Christians who take an interest in underground culture are oddballs. You can call it whatever you want. Maybe you think something like “Christian death metal” is an oxymoron. The equivalent of non-alcoholic beer. And you might be right. But then think about the oddness of the Christian tradition. The Hebrew and Christian Scriptures, the prophets, the Gospels, and the letters of the apostle Paul and the apostles show the God of the Bible to be one of strange mystery. Yahweh’s name couldn’t even be written or spoken. The story of God’s chosen people is counter-intuitive, and full of total human failure. And yet these people’s God continually and lovingly pursued them despite their obvious flaws. Later, Jesus’s message came in odd parables about hidden treasure and tiny seeds or pearls, so that only “those with ears to hear” could hear. He told his followers they would always be hated; in essence, always the weirdos. The story of Jesus dying on the cross is articulated by the apostle Paul as a victory somehow. Though at face value the cross looks on the outside like the utter defeat of a well-intentioned holy man. But then Paul repeatedly spoke of Christ and the gospel as a stumbling block, an offense…foolishness.

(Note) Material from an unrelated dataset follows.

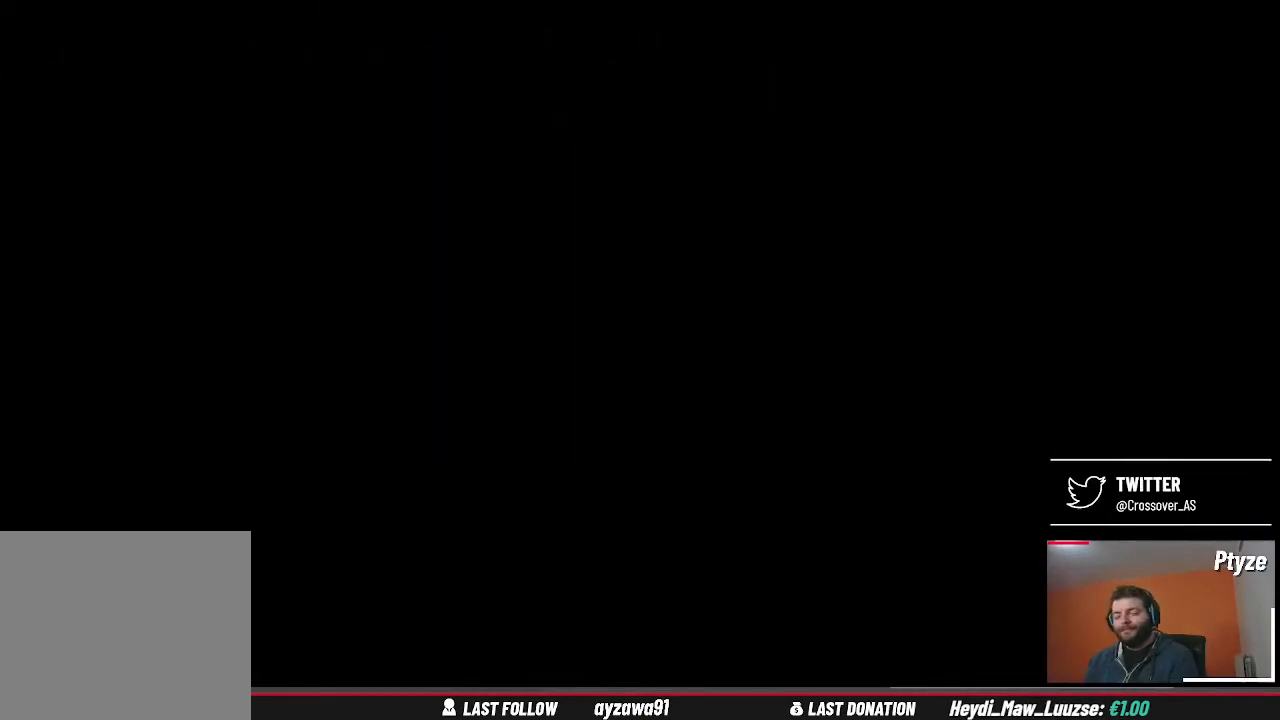
{"buttons": [], "left_stick": "center", "right_stick": "center", "events": []}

The point is Jesus and the Christian faith are strange. Couple that strangeness with pop music and–better yet–underground music, and you have a weirdness cocktail we think is worthy of conversation. It’s out of this point of view that BEHOLD! is born. It’s our aim to revive community around the strange phenomenon of all those past and present who make counter-subcultural, intellectual, literary, visual, and musical art in orbit around the figure of Jesus Christ. And we hope to cover these subjects even better than has been done before.
As Editor in Chief my personal view is merely one of many. Not particularly more valid than any other, just mine. Whether fundamentalist, progressive, evangelical, catholic, agnostic, mystical, even atheist…everybody on the Jesus spectrum has a welcome point of view in BEHOLD! We just want to do our part and Keep Jesus Weird.